Gillian shook her head. “He really was a fool, if he only saw it then. I’d like to blame love, but there’s only so far that can take you before ‘I murdered a person for you’ ought to clue you in.”
“You’d think. And here’s where he got out: ‘Tomorrow, I leave Greenhill Hall behind. An old friend from my school days has offered me a place in his clinic, which I have gratefully accepted. I do not intend to tell Marion I have gone. By the time I return to the area, if I ever do, I hope she will have forgotten me. Or will have died, though I fear her kind of evil never really dies. My guilt over the children, and Janette, surely never will.’”

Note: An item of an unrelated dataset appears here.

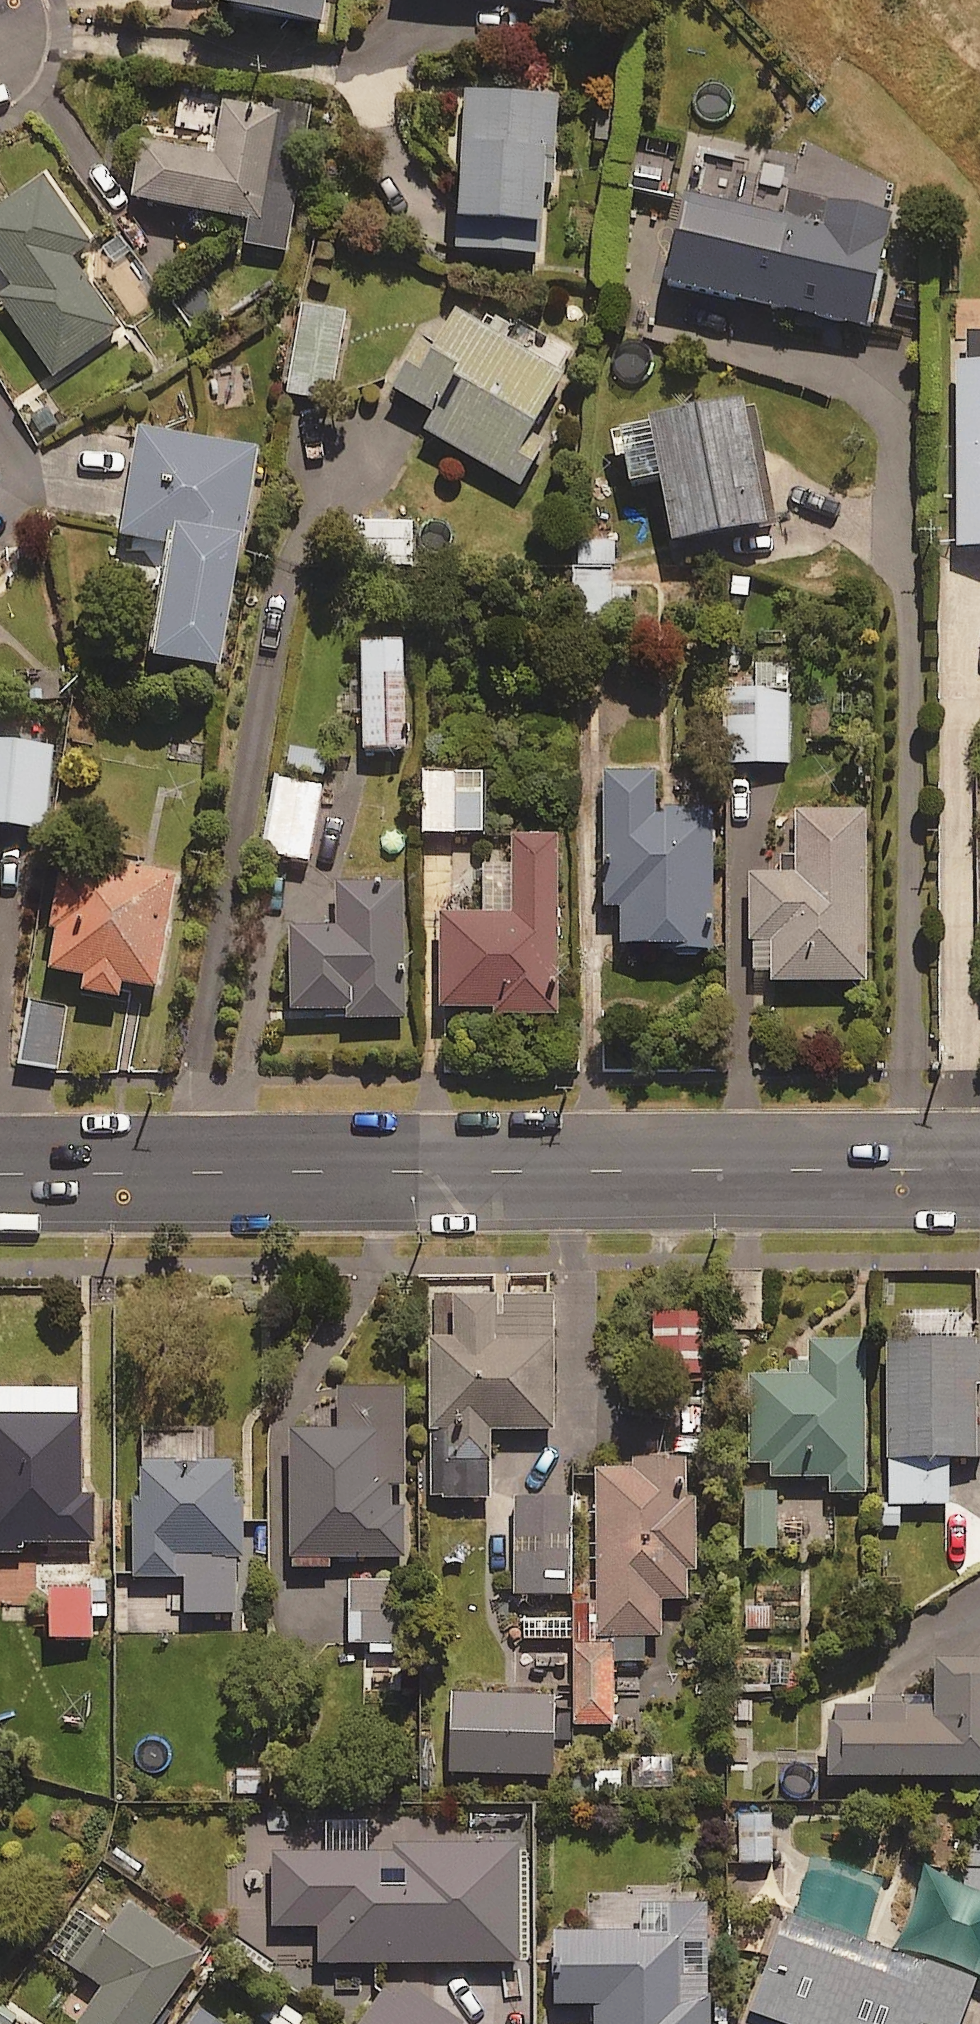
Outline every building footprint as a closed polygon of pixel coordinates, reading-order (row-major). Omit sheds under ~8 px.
[(329,0),(228,0),(227,6),(325,23),(329,0)] [(559,96),(466,92),(459,254),(545,258),(549,168),(555,169),(559,96)] [(311,119),(227,103),(217,157),(145,144),(135,199),(252,221),(247,245),(286,253),(311,119)] [(678,142),(639,135),(630,188),(669,195),(678,142)] [(45,172),(0,204),(0,288),(10,302),(5,305),(55,376),(121,330),(71,258),(94,242),(45,172)] [(825,224),(690,195),(671,286),(870,328),(894,214),(830,200),(825,224)] [(346,315),(302,308),(288,395),(333,402),(346,315)] [(486,322),(482,328),(457,313),(438,345),(426,338),(395,392),(433,414),(423,430),(522,488),(548,444),(532,435),(566,376),(509,343),(512,337),(486,322)] [(979,550),(979,336),(967,336),(968,364),(958,364),(963,551),(979,550)] [(750,401),(610,431),(618,462),(629,459),(637,491),(660,486),(678,554),(708,546),(715,575),(790,556),(750,401)] [(260,448),(143,430),(126,538),(171,545),(153,660),(225,671),(260,448)] [(404,642),(363,645),(368,750),(409,748),(404,642)] [(793,764),(791,664),(713,665),(715,766),(793,764)] [(0,742),(0,827),(48,830),(54,746),(0,742)] [(325,746),(286,746),(286,774),(325,773),(325,746)] [(483,772),(424,773),(425,835),(485,834),(483,772)] [(623,948),(670,947),(670,956),(714,955),(713,808),(665,809),(665,817),(657,817),(656,773),(607,774),(608,868),(617,868),(617,879),(608,879),(608,908),(622,908),(623,948)] [(322,787),(279,782),(270,858),(313,863),(322,787)] [(753,876),(754,972),(774,972),(774,983),(868,983),(867,814),(799,814),(800,876),(753,876)] [(441,916),(445,1010),(496,1009),(496,1019),(562,1018),(559,835),(510,837),(510,849),(483,850),(486,914),(441,916)] [(66,858),(48,974),(83,980),(81,994),(122,1001),(124,986),(160,991),(178,875),(66,858)] [(289,885),(292,1013),(348,1012),(349,1020),(409,1019),(405,882),(289,885)] [(69,1006),(28,1001),(20,1067),(62,1072),(69,1006)] [(555,1303),(458,1304),(459,1339),(434,1340),(436,1500),(492,1499),(491,1432),(556,1431),(555,1303)] [(709,1376),(707,1308),(654,1309),(655,1378),(709,1376)] [(788,1365),(788,1376),(750,1377),(754,1467),(774,1466),(774,1480),(831,1478),(832,1496),(869,1494),(863,1344),(813,1346),(814,1364),(788,1365)] [(903,1525),(903,1505),(950,1506),(951,1459),(978,1459),(979,1346),(893,1345),(891,1505),(881,1505),(881,1525),(903,1525)] [(394,1486),(406,1485),(405,1389),(342,1390),(342,1435),(275,1435),(277,1561),(295,1561),(296,1569),(330,1569),(330,1561),(407,1560),(407,1506),(394,1506),(394,1486)] [(0,1392),(0,1555),(26,1555),(26,1544),(96,1545),(96,1499),(81,1499),(82,1393),(0,1392)] [(633,1473),(599,1474),(601,1646),(574,1647),(576,1727),(615,1726),(614,1663),(645,1662),(645,1638),(663,1638),(662,1602),(689,1601),(689,1576),(698,1575),(697,1505),(681,1505),(681,1492),(688,1491),(688,1462),(633,1462),(633,1473)] [(236,1503),(235,1464),(144,1467),(145,1499),(136,1499),(138,1580),(188,1579),(189,1616),(239,1614),(237,1560),(246,1560),(244,1503),(236,1503)] [(778,1486),(746,1486),(745,1550),(777,1550),(778,1486)] [(570,1596),(572,1502),(519,1501),(517,1595),(570,1596)] [(392,1645),(393,1578),(352,1577),(351,1644),(392,1645)] [(94,1596),(52,1596),(52,1640),(94,1641),(94,1596)] [(836,1708),(835,1780),(979,1781),(979,1682),(940,1682),(940,1707),(908,1707),(908,1698),(866,1698),(866,1708),(836,1708)] [(556,1698),(454,1697),(453,1775),(555,1776),(556,1698)] [(772,1813),(735,1814),(736,1847),(773,1846),(772,1813)] [(523,1964),(521,1849),(275,1852),(276,1929),(322,1929),(322,1967),(523,1964)] [(654,1934),(560,1936),(562,2006),(596,2005),(597,2023),(711,2023),(708,1907),(653,1908),(654,1934)] [(133,1908),(84,1975),(109,1993),(86,2023),(156,2023),(203,1959),(133,1908)] [(771,2023),(963,2023),(979,1981),(979,1944),(794,1976),(746,2013),(771,2023)] [(395,1980),(365,2023),(459,2023),(395,1980)] [(258,2018),(266,2023),(305,2023),(308,2019),(274,1995),(258,2018)] [(205,2007),(192,2023),(227,2023),(205,2007)]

You were right, Doctor Turner. Her evil hasn’t died. It remains, tormenting the children you wrote off as “sickened and died”. It has tried to kill me twice. She’s still doing damage, and you ran away. Maybe I’m glad you finally got out. But there are at least two families who deserved you to take responsibility for what you did and tell the truth about Marion Pritchard.
Gillian spoke what Hanna was thinking. “He ghosted her, but he didn’t tell the police what had happened. He just ran away and let Janette Byrne’s family wonder if they would ever see their daughter again. And God bless Stuart Marsh’s parents, who must have wondered every night what illness had taken their son away. He couldn’t even give them the truth.”
Hanna closed the journal. “I don’t know how he lived with those choices.”
“He overcorrected. My father says the man was death on omitted information and partial truths. All the records he made later in life had an excess of information. He never once lied to a patient, or their family, and Heaven love you if you–” Her words trailed off as she read. “What the hell?”
“Did you find something?”
“I hope not.” Gillian leaned forward, book propped between her hands. “Listen to this. ‘Marion entreated me to stay with her last evening. She was sweet, and for a moment, I saw glimpses of the woman my heart still shamefully aches for. I woke in the night to find her gone. In searching the house, I found the door to the cellar open. I wish I had resisted the urge to descend. She stood in the wine cellar and for all the world looked like a rich woman rapturously appreciating the vintages she had collected. But when I approached, I saw the bottles had no wine in them. The one nearest to me seemed to contain’ – oh, bloody hell – ‘seemed to contain teeth. She smiled to me and told me this was how she remembered her dead little ones.’”
Hanna almost dropped the journal she held. “Oh. Oh, no.”